Bartholomew and her colleagues (Bartholomew, 1990; Bartholomew & Horowitz, 1991; Griffen & Bartholomew, 1991) have extended this early work using a two-dimensional model (model of self and model of others) that results in four attachment styles depending on whether the views of self and others are positive or negative. In this typology, a secure attachment style reflects a positive view of both the self and others, whereas the preoccupied style, which corresponds to Ainsworth and Bowlby's anxious/ambivalent type, reflects a negative view of the self but a positive view of others. The original avoidant style has been usefully separated into a fearful type, in which both models of the self and others are negative, and a dismissing type, in which the model of the self is positive but that of others is negative.

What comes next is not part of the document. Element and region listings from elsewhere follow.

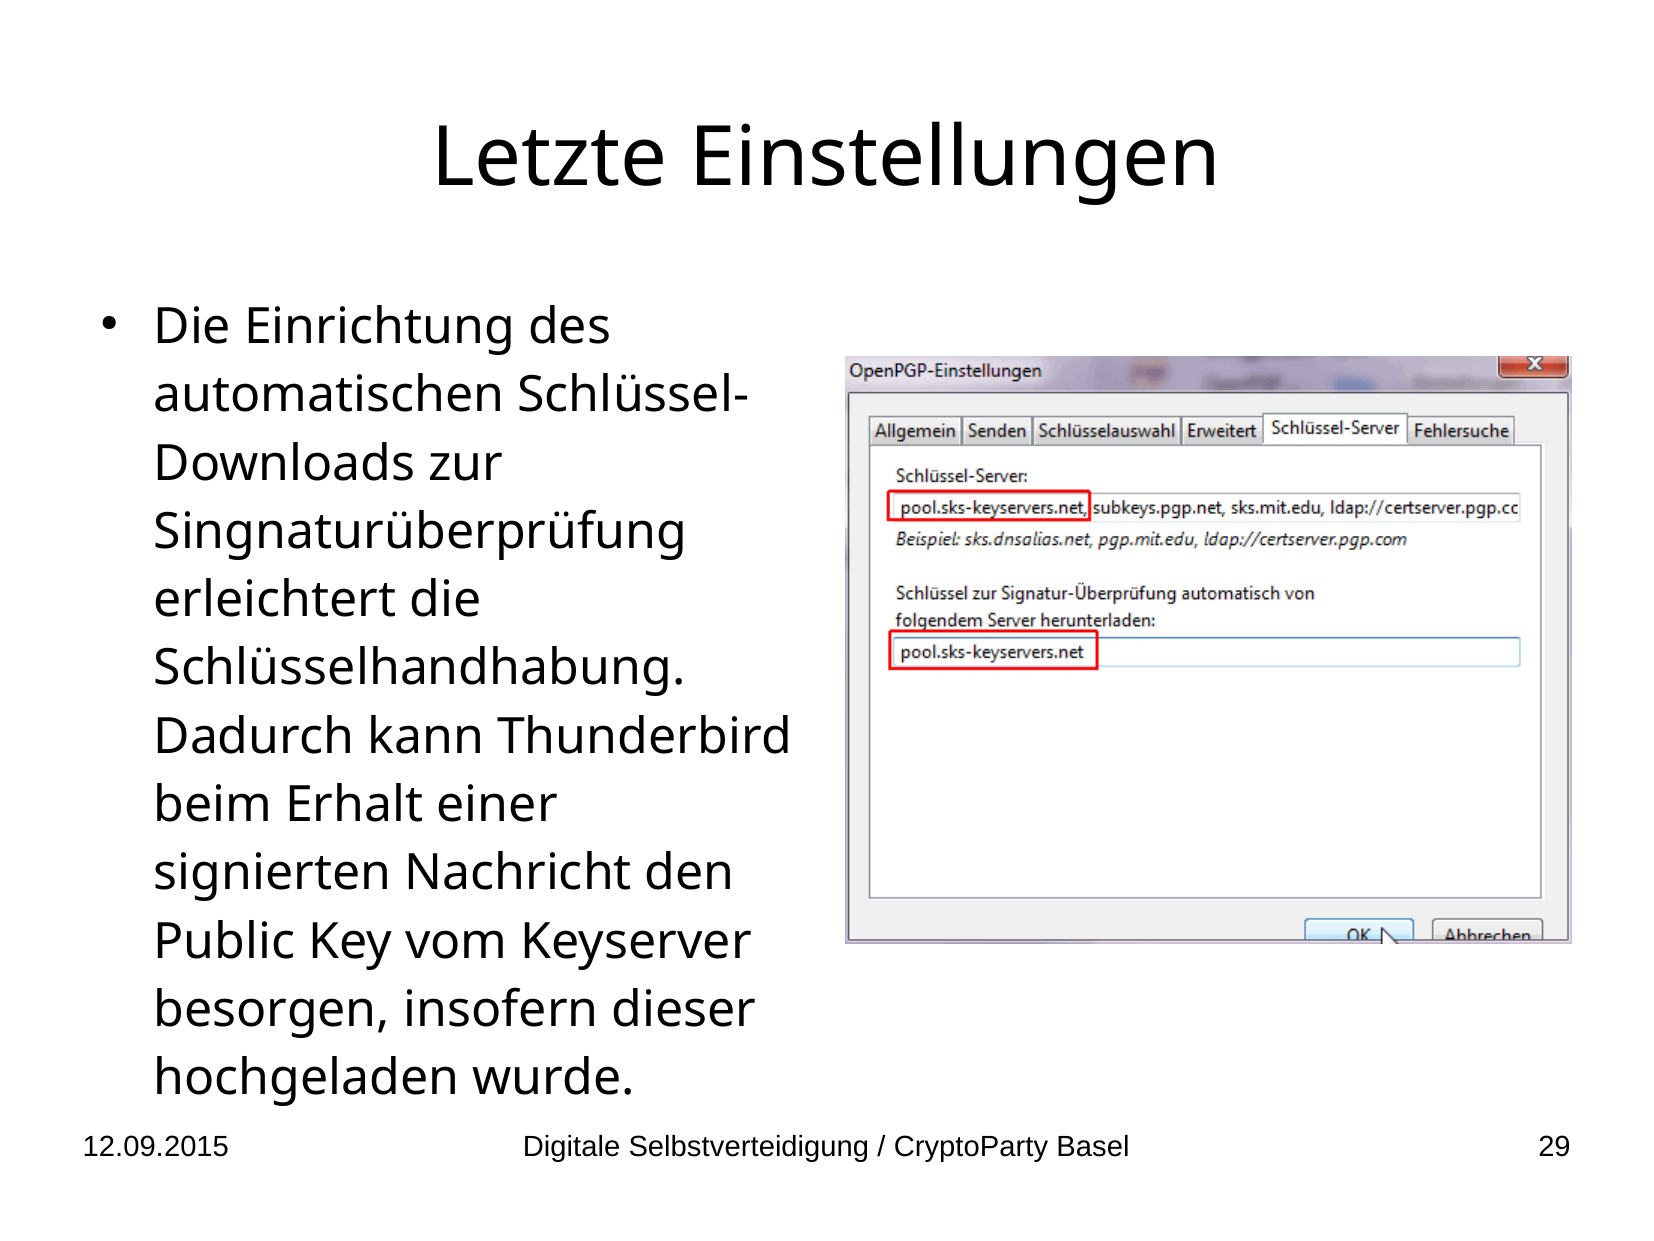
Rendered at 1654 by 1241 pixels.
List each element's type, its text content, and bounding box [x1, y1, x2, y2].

picture [845, 356, 1572, 944]
title Letzte Einstellungen [82, 49, 1571, 257]
list Die Einrichtung des automatischen Schlüssel-Downloads zur Singnaturüberprüfung erleichtert die Schlüsselhandhabung. Dadurch kann Thunderbird beim Erhalt einer signierten Nachricht den Public Key vom Keyserver besorgen, insofern dieser hochgeladen wurde. [82, 290, 809, 1010]
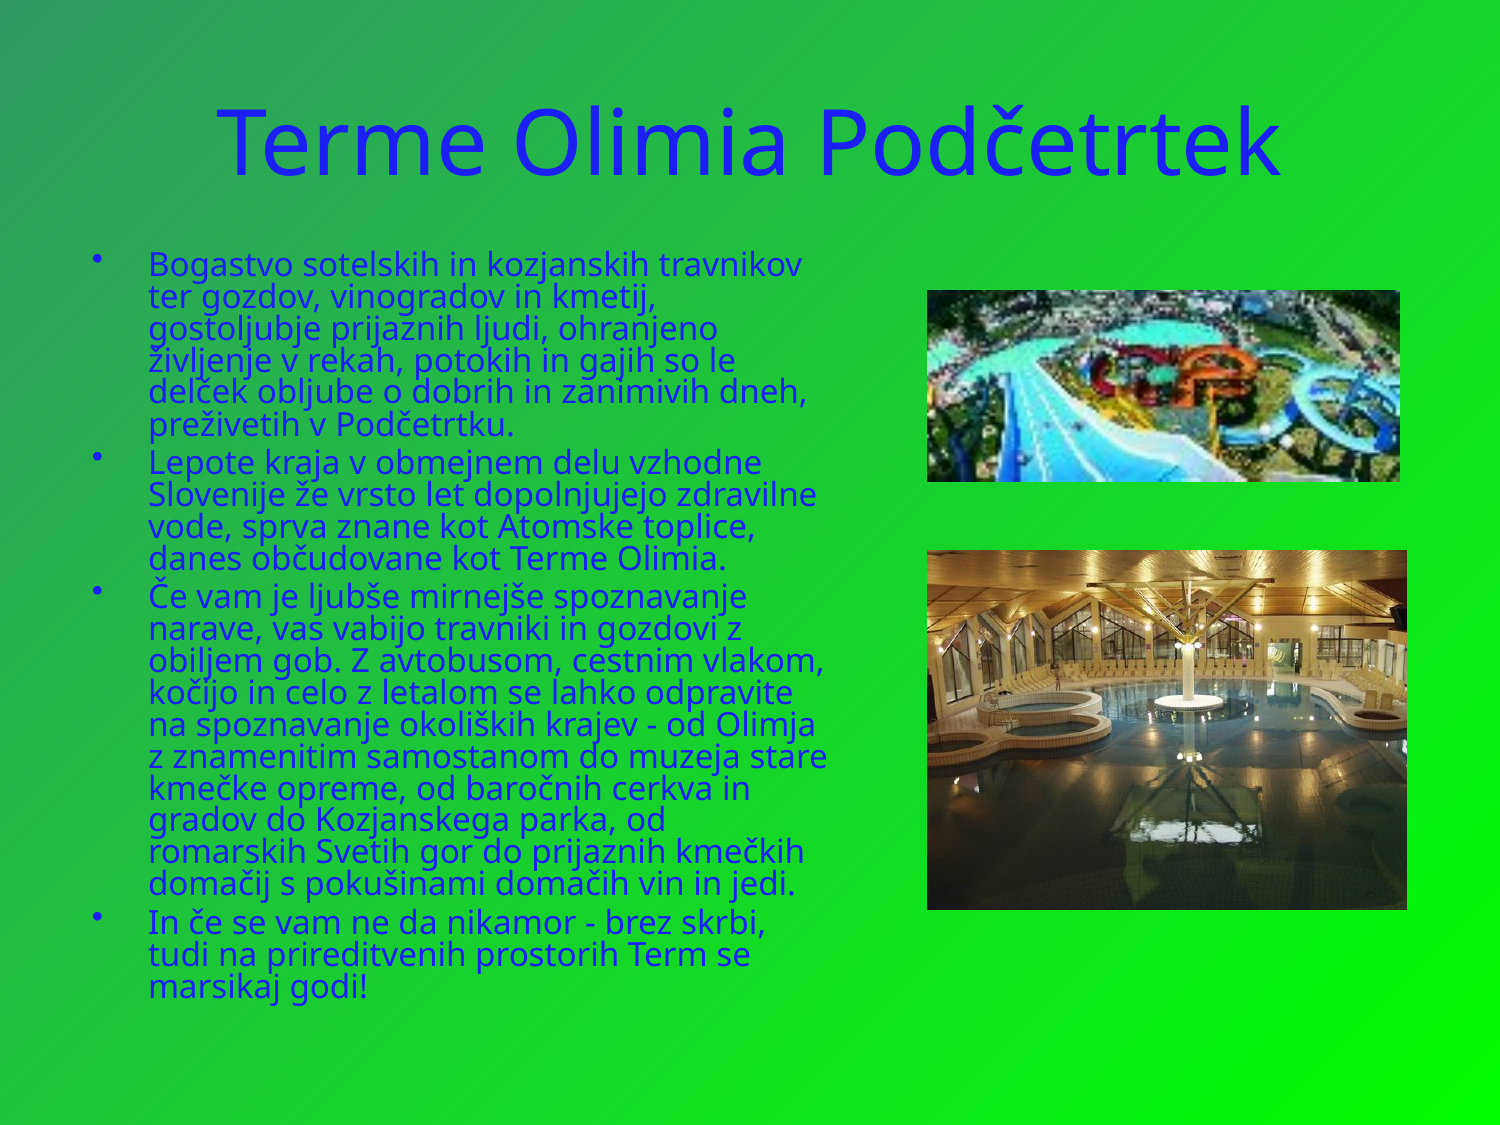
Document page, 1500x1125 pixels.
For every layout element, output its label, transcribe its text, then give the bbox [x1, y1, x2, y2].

list Bogastvo sotelskih in kozjanskih travnikov ter gozdov, vinogradov in kmetij, gostoljubje prijaznih ljudi, ohranjeno življenje v rekah, potokih in gajih so le delček obljube o dobrih in zanimivih dneh, preživetih v Podčetrtku. Lepote kraja v obmejnem delu vzhodne Slovenije že vrsto let dopolnjujejo zdravilne vode, sprva znane kot Atomske toplice, danes občudovane kot Terme Olimia. Če vam je ljubše mirnejše spoznavanje narave, vas vabijo travniki in gozdovi z obiljem gob. Z avtobusom, cestnim vlakom, kočijo in celo z letalom se lahko odpravite na spoznavanje okoliških krajev - od Olimja z znamenitim samostanom do muzeja stare kmečke opreme, od baročnih cerkva in gradov do Kozjanskega parka, od romarskih Svetih gor do prijaznih kmečkih domačij s pokušinami domačih vin in jedi. In če se vam ne da nikamor - brez skrbi, tudi na prireditvenih prostorih Term se marsikaj godi! [76, 243, 845, 986]
picture [927, 550, 1407, 910]
title Terme Olimia Podčetrtek [75, 45, 1425, 233]
picture [927, 290, 1400, 482]
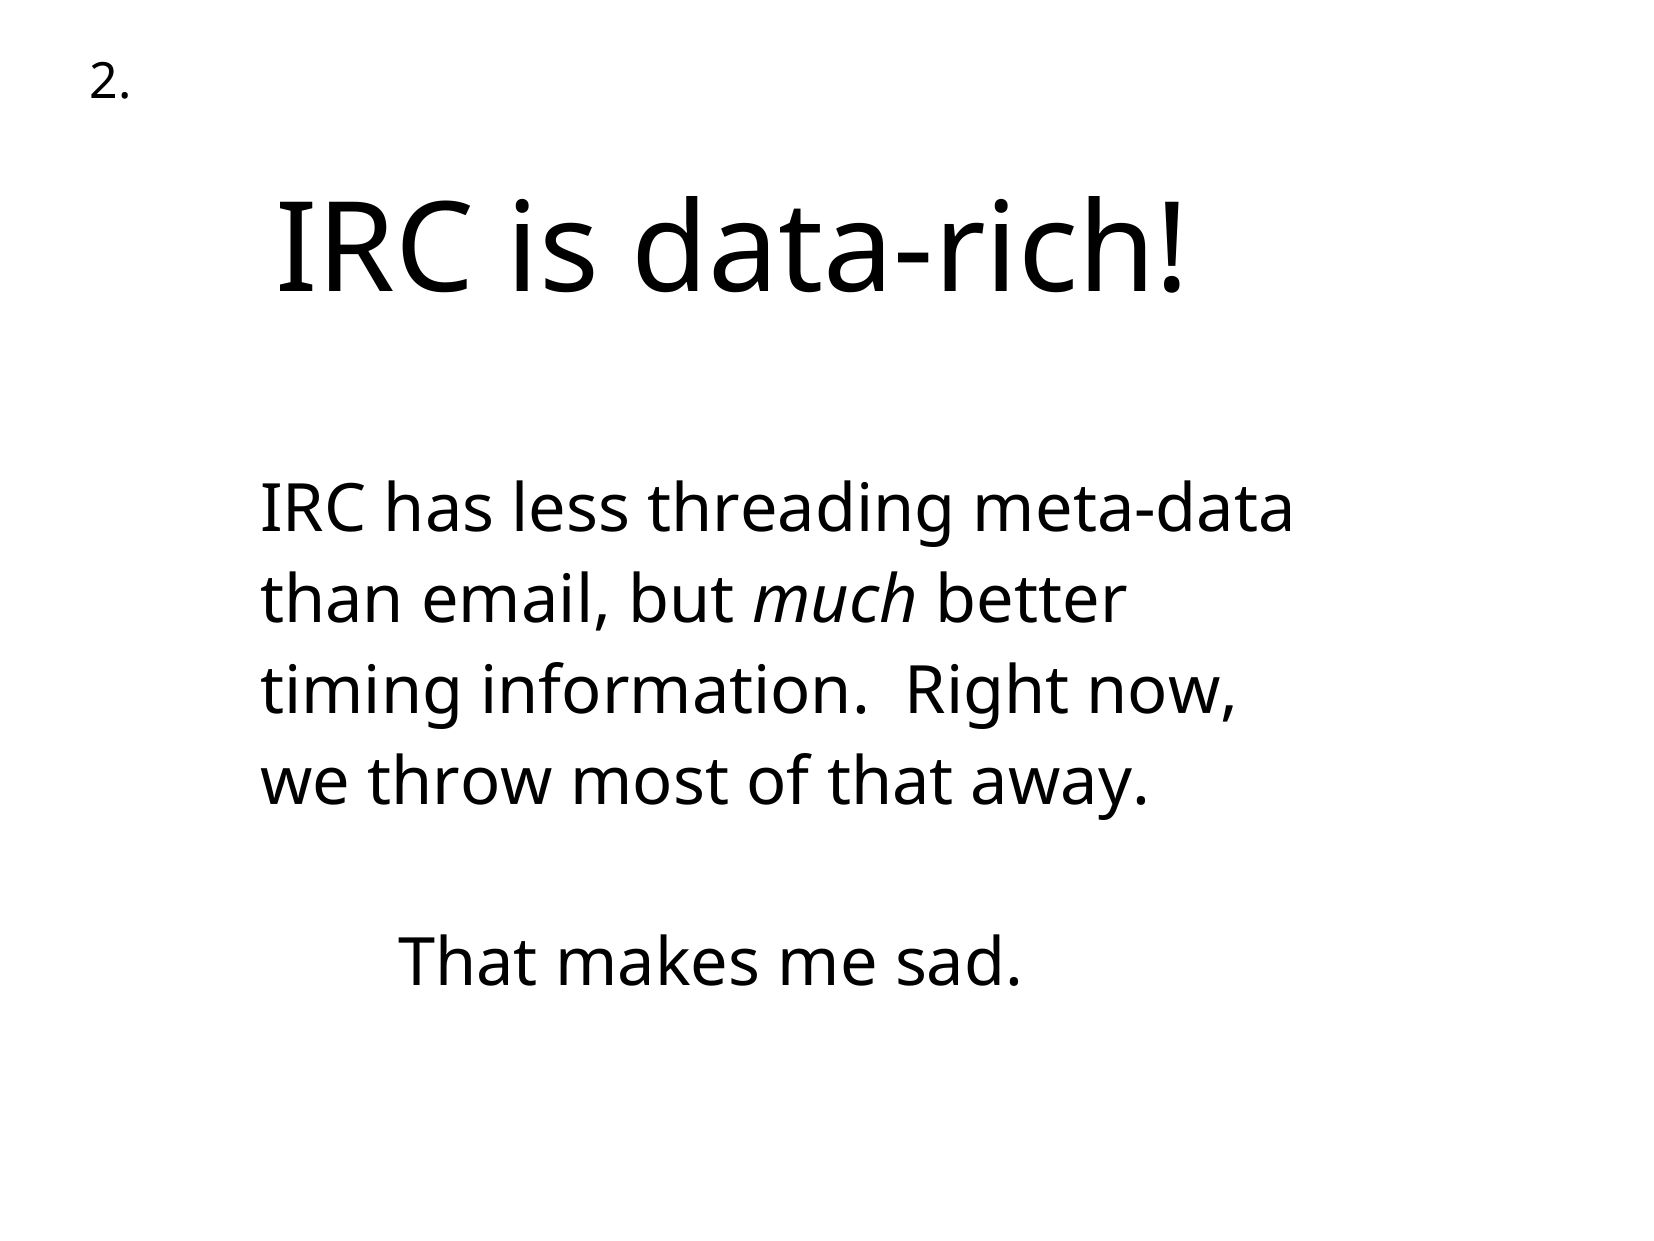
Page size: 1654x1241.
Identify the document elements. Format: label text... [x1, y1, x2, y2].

text_box 2. [75, 37, 152, 114]
text_box IRC is data-rich! [260, 150, 1296, 318]
text_box IRC has less threading meta-data than email, but much better timing information. Right now, we throw most of that away. That makes me sad. [245, 453, 1369, 959]
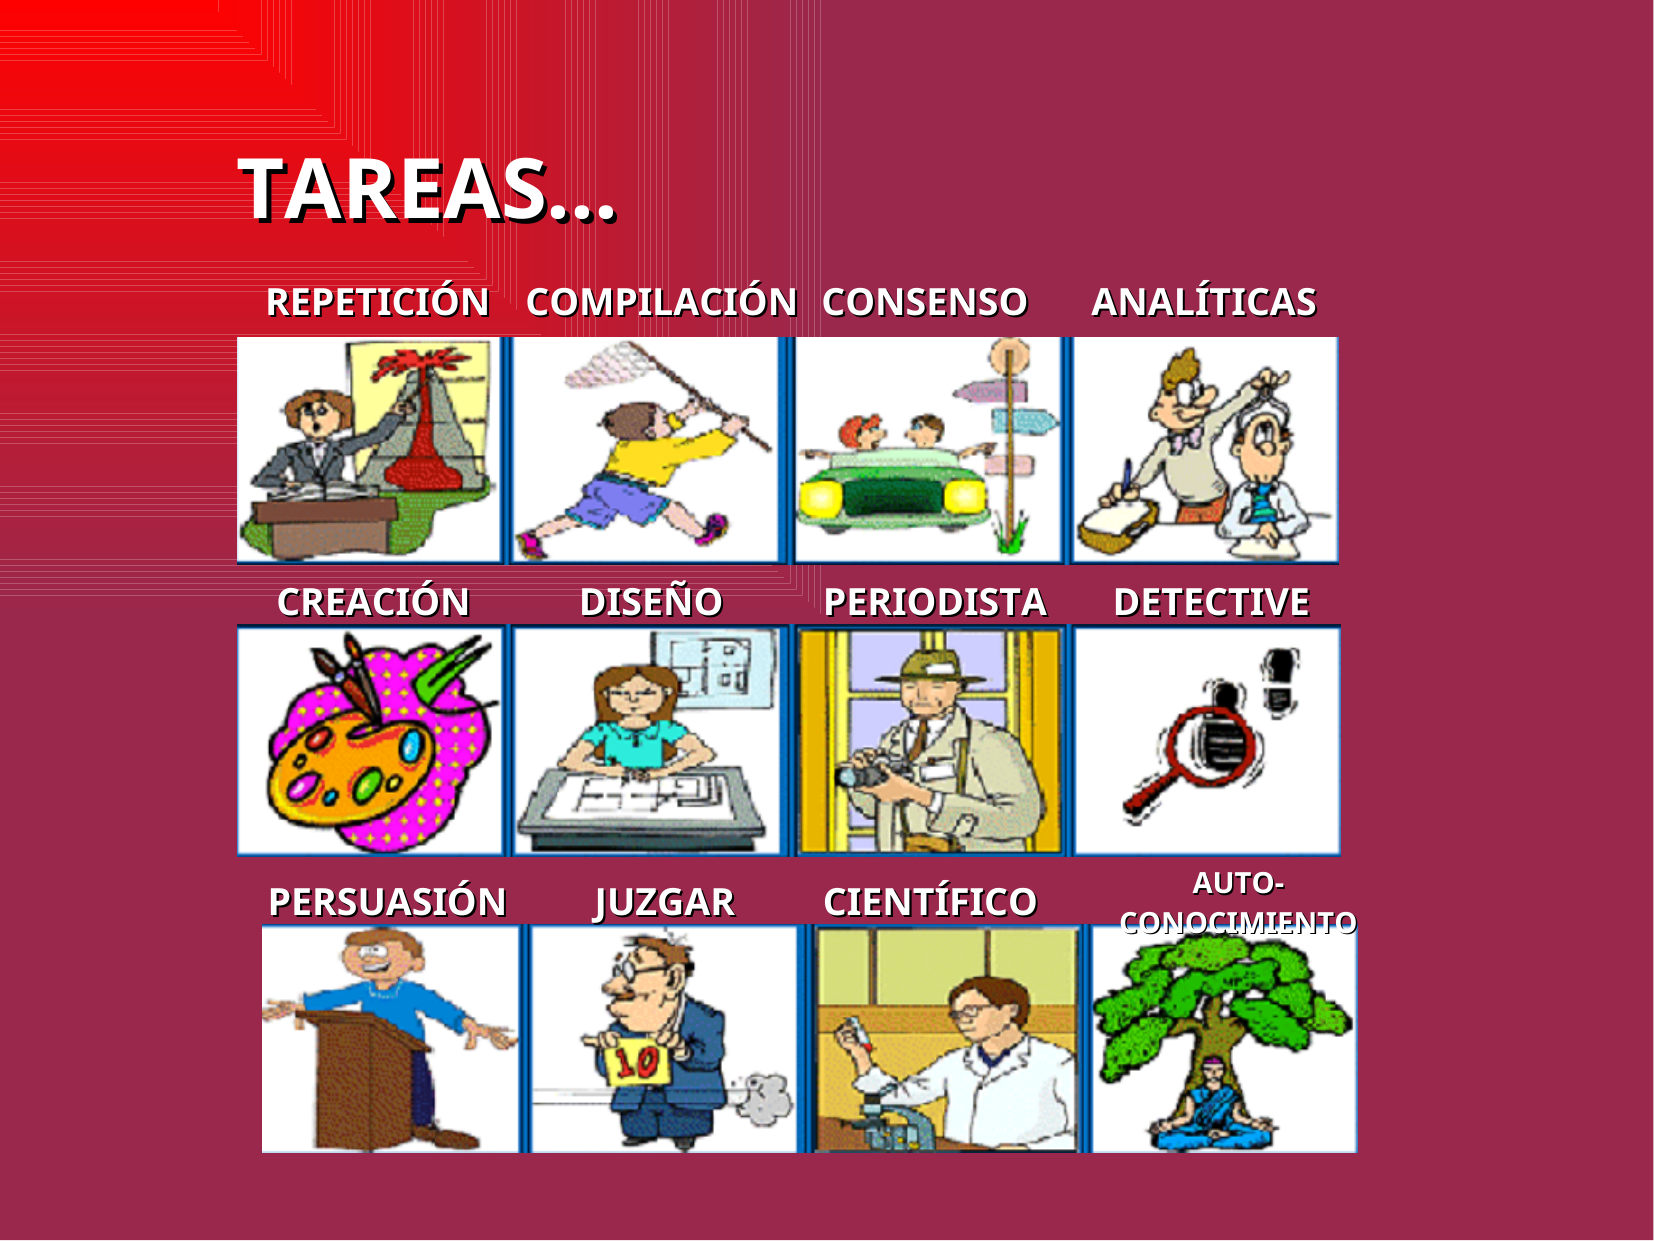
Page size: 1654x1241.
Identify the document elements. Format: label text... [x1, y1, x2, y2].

picture [237, 337, 1339, 565]
text_box CIENTÍFICO [822, 874, 1039, 933]
picture [237, 624, 1341, 858]
text_box AUTO- CONOCIMIENTO [1119, 862, 1358, 949]
text_box JUZGAR [594, 874, 736, 933]
text_box DETECTIVE [1112, 574, 1311, 633]
text_box CONSENSO [749, 274, 1091, 333]
text_box CREACIÓN [276, 574, 471, 633]
picture [262, 924, 1358, 1153]
text_box ANALÍTICAS [1091, 274, 1317, 333]
text_box TAREAS... [236, 128, 826, 244]
text_box COMPILACIÓN [525, 274, 749, 333]
text_box DISEÑO [578, 574, 724, 633]
text_box PERSUASIÓN [267, 874, 508, 933]
text_box PERIODISTA [822, 574, 1048, 633]
text_box REPETICIÓN [265, 274, 491, 333]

We have used Bartholomew's system to expand Marshall's original suggestion into a model that relates the four types of attachment to a set of offending styles and related interpersonal goals (Ward, Hudson, & Marshall, 1996; Ward, Hudson, Marshall, & Siegert, 1995). In brief, we suggest that securely attached individuals have high levels of self-esteem and view others as generally warm and accepting and, as a result, experience high levels of intimacy in their romantic relationships. Preoccupied people see others in positive terms, but their own sense of unworthiness leads them to seek the approval of others to an undue level. They typically are sexually preoccupied and prone to sexualizing their need for security and affection (Shaver & Hazan, 1988). Because this style is unlikely to lead to satisfactory relationships, high levels of loneliness are expected together with low levels of aggression (Bartholomew & Horowitz, 1991).
Fearful individuals desire social contact but avoid such interactions because of their distrust and fear of rejection (Collins & Read, 1990; Hazan & Shaver, 1987). They are likely to express their aggression indirectly rather than directly, experience loneliness as their relationships will tend to be impersonal, and be rather unempathic toward their victims as a result of their negative views of others. Finally, dismissing individuals are skeptical of the value of close relationships and place considerable value on independence from others in order to remain invulnerable. Therefore, they are unlikely to report being lonely and are more likely to fear intimacy. They also blame others for their lack of intimacy and therefore tend to be angry and overtly hostile toward potential partners.